Lukas, der Evangelist, der nimmt für sein Bild den feinen Pinsel und macht es ganz klar: Es ist ein Kind in Windeln! Es ist kein junger Mann, es ist ein Baby, das abhängig ist von Vater und Mutter, die dieses Kind umhegen und es versorgen.
Und schon ist es nichts mehr mit der einfachen Lösung! Das kann doch überhaupt kein Wunder-Rat, Gott-Held, Ewig-Vater, Friede-Fürst sein, so ein Baby in Windeln! Sein, vielleicht nicht, aber werden!
Mein Bild von Weihnachten verändert sich, wenn ich das Bild des Jesaja dazu lege. Ich sehe Licht, dass das Dunkel vertreibt. Und ich sehe nicht nur eine Familie, die gemütlich zusammensitzt, sondern dazu ein Volk, das im Dunkeln verloren ist. Ich sehe die Hirten. Ich sehe diejenigen, die ich vorher nicht gesehen habe, die am Rande stehen. Und ich sehe darüber hinaus die Völker, ja die Menschheit. Ich sehe, was ich am Heiligen Abend gar nicht sehen will: den Krieg und das Leid.
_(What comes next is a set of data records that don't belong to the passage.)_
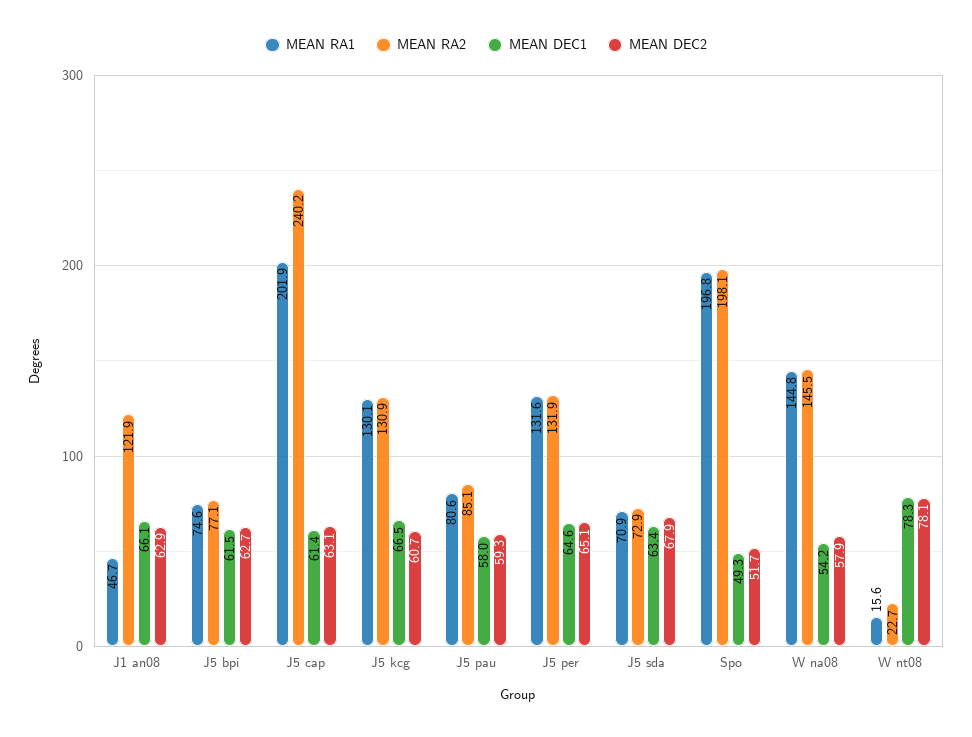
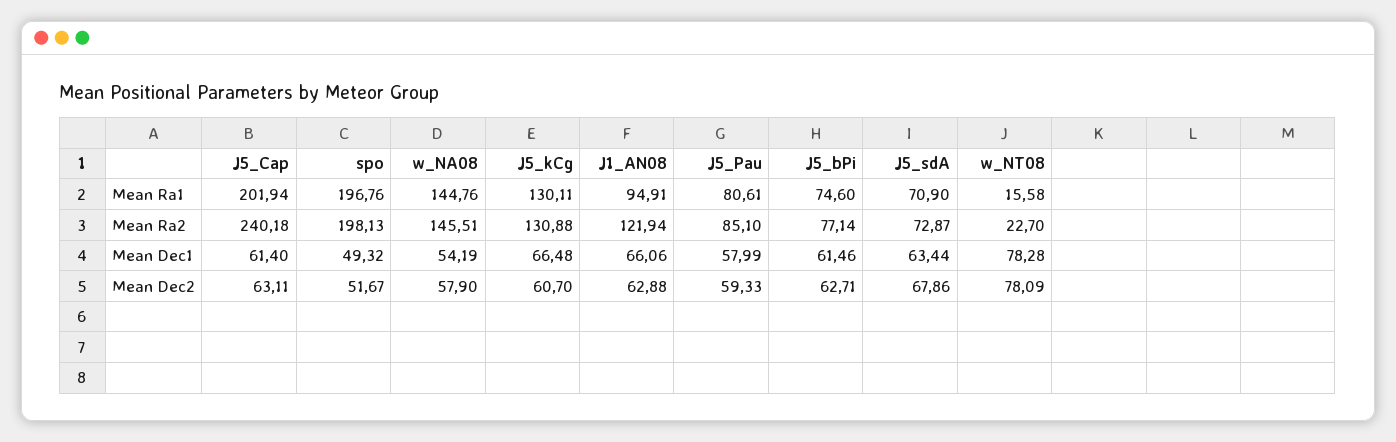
MEAN RA1, J1 an08: 46.7 -> 94.91
MEAN RA1, J5 per: 131.6 -> none
MEAN RA2, J5 per: 131.9 -> none
MEAN DEC1, J5 per: 64.6 -> none
MEAN DEC2, J5 per: 65.1 -> none

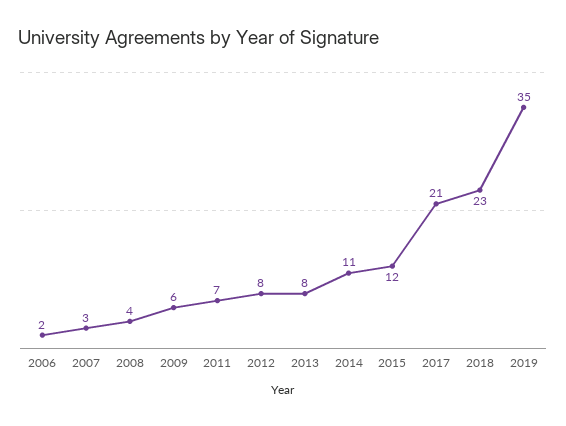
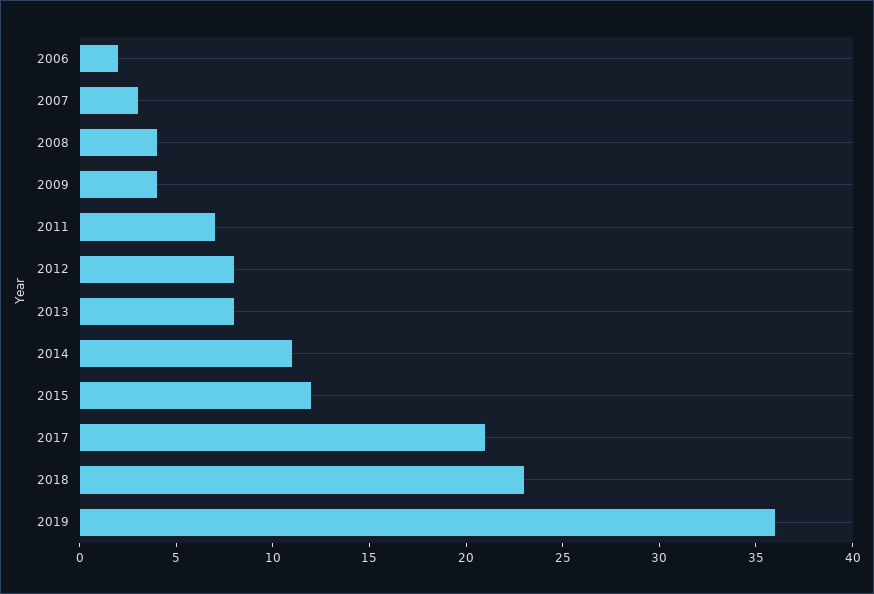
2009: 6 -> 4
2019: 35 -> 36

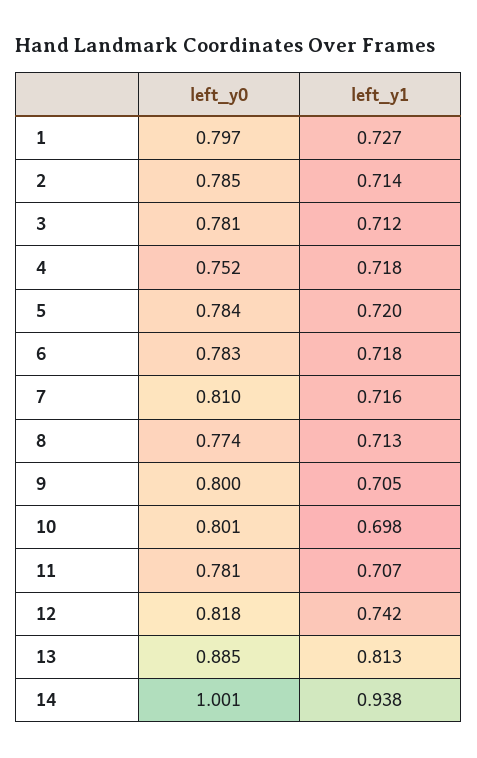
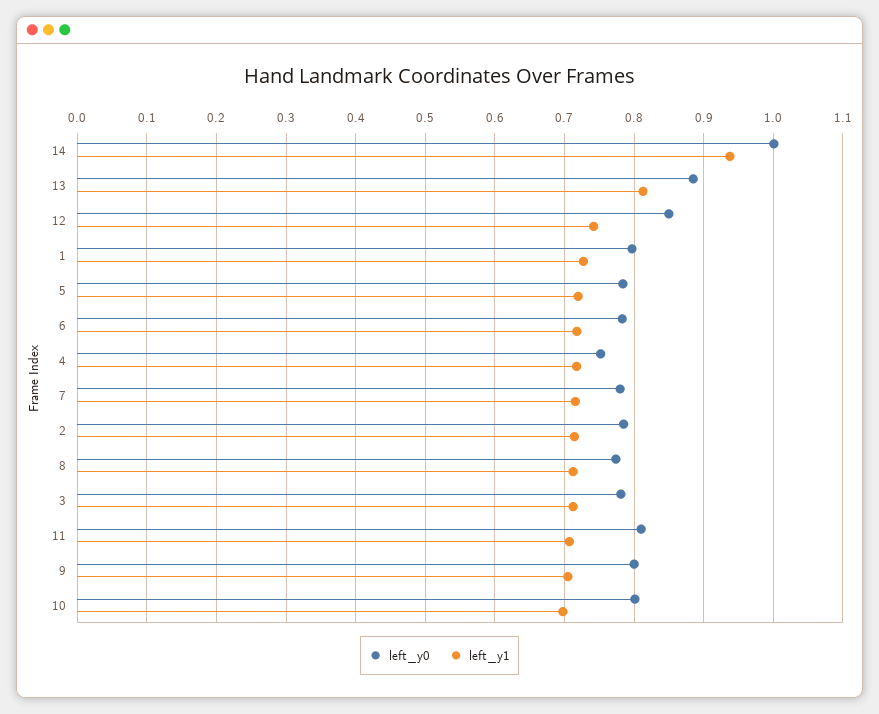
left_y0, 7: 0.81 -> 0.78
left_y0, 11: 0.781 -> 0.81
left_y0, 12: 0.818 -> 0.85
Ein neues WeihnachtsbildUnd dann sehe ich auf meinem Weihnachtsbild eben dieses Kind mit Windeln in einer Krippe. Weit davon entfernt ein starker Mann zu werden. Ein Kind, das umsorgt werden will. Und es liegt im gleichen Licht, wie die anderen, die auch Hilfe brauchen. Ein Kind in Windeln und doch ein Zeichen der Hoffnung. Ein Kind in Windeln und doch mit den Möglichkeiten alles zu werden: Wunder-Rat, Gott-Held, Ewig-Vater und ja, Friede-Fürst. Mein Bild von Weihnachten verändert sich.
Ich möchte Gott nicht zu klein denken: Kriege und Leid liegen in dem Licht, das vom Himmel kommt. Frieden auf Erden, der Wunsch, dass die Waffen schweigen, dass es friedlich zugeht in meiner Familie und alle zu ihrem Recht kommen, all das gehört auch zu dieser Heiligen Nacht und zu meinem neuen Bild von Weihnachten.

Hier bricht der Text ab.